“A wife, if she is very generous, may allow that her husband lives up to perhaps eighty percent of her expectations. There is always the other twenty percent that she would like to change, and she may chip away at it for the whole of their married life without reducing it by very much. She may, on the other hand, simply decide to enjoy the eighty percent, and both of them will be happy.” – Jim & Elisabeth Elliot
I’ve heard this quote a while ago and Joe and I refer to concept often: That in actuality, I love about 80% of Joe. Hey just telling ya like it is. Everyone has got the 20% that their spouse doesn’t like. Those qualities and personality traits in each other that you wish you could change.
The 20% is not the stuff that is intentionally hurtful. The areas where you sin or are sinned against. I’m talking about the stuff you just don’t like. The stuff you would prefer he not do.
Joe will often ask me, but how am I doing with the 80%? And I’m like, yeah, you’re killing it with your 80%. I’m loving that!! But man the 20% can drive me crazy!!
This issue has the potential to wreck marriages because statistically speaking, someone else holds that 20% . Someone else “does it right” in the areas where your spouse always “does it wrong”. Someone else is so very strong exactly where your spouse is weak. I guarantee you that you can find that someone without even looking for it.
Just talk to any friend about their spouse for more than a moment or two and that discontent sinks in: your hubby does what?? My husband would never do that. You’re so lucky. I wish my husband was like that. That’s the #twentypercent. Of course she leaves thinking the same about your husband.
When I only think about: why you can’t you be more < fill in the blank> and why can’t you be less <fill in the blank>. When my mind lives there, discontent grows. Disconnection happens.

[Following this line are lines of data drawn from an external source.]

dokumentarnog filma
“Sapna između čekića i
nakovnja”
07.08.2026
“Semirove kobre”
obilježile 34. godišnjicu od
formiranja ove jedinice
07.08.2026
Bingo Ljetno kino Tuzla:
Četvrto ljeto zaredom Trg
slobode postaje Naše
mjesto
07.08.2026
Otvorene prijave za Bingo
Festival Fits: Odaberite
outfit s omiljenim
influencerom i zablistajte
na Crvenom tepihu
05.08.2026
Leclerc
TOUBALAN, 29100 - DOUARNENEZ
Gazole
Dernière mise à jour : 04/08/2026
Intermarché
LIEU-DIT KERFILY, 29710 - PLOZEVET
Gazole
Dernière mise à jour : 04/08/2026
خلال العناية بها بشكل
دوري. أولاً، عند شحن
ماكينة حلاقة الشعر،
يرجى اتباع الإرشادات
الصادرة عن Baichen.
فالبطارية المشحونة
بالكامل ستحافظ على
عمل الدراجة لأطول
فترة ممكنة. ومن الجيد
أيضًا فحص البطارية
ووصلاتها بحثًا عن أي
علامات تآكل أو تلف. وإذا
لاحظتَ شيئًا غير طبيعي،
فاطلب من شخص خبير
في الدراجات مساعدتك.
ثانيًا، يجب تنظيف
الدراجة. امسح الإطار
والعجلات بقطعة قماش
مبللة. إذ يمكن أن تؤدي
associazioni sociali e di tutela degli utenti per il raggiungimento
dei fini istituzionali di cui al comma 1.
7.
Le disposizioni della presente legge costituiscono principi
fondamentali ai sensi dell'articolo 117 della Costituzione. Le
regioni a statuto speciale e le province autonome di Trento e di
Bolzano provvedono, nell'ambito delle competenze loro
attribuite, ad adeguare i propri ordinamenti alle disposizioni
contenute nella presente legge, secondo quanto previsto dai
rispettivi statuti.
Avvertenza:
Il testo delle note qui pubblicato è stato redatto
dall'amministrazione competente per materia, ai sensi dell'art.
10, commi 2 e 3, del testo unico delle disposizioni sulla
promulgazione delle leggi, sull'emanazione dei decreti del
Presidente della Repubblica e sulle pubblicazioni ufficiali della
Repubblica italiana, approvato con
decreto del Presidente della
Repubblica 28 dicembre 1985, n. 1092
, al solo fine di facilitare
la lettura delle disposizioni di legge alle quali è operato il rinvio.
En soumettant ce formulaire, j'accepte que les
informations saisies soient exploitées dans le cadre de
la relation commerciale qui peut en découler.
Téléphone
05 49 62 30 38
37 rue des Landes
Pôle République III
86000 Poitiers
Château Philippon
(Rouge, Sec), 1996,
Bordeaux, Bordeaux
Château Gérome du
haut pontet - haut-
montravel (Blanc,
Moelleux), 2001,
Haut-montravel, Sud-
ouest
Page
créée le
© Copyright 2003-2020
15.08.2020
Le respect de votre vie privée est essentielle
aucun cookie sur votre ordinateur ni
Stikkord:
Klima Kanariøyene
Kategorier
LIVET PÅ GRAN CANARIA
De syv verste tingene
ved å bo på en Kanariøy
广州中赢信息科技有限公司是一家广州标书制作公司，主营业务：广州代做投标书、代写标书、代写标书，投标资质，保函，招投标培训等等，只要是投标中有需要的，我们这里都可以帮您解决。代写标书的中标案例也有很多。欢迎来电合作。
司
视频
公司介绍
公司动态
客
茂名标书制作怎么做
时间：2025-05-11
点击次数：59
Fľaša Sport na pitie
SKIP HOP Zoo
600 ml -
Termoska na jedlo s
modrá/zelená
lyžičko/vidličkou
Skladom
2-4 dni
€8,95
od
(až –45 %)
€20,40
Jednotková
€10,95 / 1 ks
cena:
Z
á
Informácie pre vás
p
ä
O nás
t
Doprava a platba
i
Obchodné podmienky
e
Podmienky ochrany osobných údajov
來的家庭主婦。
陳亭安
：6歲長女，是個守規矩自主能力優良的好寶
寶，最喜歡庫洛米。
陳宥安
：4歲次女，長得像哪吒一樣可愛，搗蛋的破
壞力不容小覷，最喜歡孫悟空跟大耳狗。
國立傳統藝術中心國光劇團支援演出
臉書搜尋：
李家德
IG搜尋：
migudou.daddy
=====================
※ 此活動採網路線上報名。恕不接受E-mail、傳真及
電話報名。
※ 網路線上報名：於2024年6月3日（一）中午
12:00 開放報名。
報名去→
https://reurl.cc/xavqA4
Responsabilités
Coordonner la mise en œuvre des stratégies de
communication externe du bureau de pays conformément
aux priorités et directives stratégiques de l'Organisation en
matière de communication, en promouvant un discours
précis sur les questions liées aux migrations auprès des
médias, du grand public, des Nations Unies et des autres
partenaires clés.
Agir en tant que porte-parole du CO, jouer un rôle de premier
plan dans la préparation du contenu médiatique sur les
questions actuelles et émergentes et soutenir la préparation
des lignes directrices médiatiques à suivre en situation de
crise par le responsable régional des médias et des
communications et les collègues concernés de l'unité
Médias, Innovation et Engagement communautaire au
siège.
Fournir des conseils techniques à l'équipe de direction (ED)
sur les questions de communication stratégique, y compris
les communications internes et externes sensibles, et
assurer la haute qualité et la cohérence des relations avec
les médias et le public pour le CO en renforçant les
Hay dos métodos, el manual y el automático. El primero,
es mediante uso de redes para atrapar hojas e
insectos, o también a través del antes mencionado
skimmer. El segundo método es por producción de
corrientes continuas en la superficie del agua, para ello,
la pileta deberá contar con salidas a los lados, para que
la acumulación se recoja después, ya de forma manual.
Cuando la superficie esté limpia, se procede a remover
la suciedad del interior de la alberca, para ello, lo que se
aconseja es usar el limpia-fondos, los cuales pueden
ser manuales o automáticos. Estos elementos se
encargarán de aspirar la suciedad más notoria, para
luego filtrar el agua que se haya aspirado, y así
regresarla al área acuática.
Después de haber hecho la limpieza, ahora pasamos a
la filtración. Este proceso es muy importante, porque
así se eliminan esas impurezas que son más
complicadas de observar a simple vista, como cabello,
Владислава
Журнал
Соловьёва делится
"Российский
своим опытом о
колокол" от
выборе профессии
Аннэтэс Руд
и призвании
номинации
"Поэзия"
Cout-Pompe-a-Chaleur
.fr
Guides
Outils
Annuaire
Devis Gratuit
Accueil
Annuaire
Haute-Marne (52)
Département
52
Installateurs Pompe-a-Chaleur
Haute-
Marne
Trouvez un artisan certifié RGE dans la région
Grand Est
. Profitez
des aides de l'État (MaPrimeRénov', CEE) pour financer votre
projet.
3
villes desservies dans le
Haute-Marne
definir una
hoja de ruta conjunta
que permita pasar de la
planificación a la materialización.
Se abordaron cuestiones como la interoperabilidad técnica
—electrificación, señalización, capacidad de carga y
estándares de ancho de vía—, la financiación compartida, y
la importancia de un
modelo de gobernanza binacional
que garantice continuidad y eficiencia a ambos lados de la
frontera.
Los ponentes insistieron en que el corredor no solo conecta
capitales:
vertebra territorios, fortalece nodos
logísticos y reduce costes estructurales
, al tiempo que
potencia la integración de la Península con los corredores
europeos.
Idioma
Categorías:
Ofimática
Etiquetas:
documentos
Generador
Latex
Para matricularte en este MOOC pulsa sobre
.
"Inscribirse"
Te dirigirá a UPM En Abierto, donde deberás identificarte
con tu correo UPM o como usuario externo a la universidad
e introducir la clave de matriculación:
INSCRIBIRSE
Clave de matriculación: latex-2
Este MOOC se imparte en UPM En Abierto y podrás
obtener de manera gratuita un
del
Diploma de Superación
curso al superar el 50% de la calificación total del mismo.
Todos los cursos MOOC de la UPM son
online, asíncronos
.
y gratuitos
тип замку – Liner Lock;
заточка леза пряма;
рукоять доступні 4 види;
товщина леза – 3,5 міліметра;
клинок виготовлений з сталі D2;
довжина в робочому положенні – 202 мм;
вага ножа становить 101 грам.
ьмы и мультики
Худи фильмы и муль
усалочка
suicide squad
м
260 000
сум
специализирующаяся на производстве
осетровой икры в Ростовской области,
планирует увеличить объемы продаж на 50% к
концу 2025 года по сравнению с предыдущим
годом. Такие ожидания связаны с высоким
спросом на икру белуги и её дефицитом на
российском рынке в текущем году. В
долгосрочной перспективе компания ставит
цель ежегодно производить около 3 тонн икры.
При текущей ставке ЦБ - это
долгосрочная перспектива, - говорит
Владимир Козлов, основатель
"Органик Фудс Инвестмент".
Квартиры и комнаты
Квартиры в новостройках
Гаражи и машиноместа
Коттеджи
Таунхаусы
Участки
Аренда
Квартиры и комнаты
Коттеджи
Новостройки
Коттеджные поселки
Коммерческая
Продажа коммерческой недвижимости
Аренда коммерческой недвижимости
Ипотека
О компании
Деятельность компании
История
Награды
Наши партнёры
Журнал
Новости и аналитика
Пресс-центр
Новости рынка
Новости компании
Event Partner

Our marriage is filled with complaining and criticizing.
When people say no one is perfect, that includes your spouse. Every positive personality trait comes with a flip side that is equally aggravating- you can’t get one without the other. When I’m tempted to complain, I remember that if I traded in Joe’s 20%, I’d also lose everything that I love about him. It would be the worst trade I could ever make.
Like the Elliots shared, I’ve spent many years working diligently on fixing Joe’s 20%. It’s a tough job getting him up to my standards!! And maybe after 23 years, I might have only 18% of him left to work on:). But I need to decide: do I make my myself and my marriage miserable trying to nick away at that 18%? Or do I choose to truly appreciate the amazing 82% that God has given me? And I remind myself my husband still loves me despite my 20+%! In the end, that’s a good deal.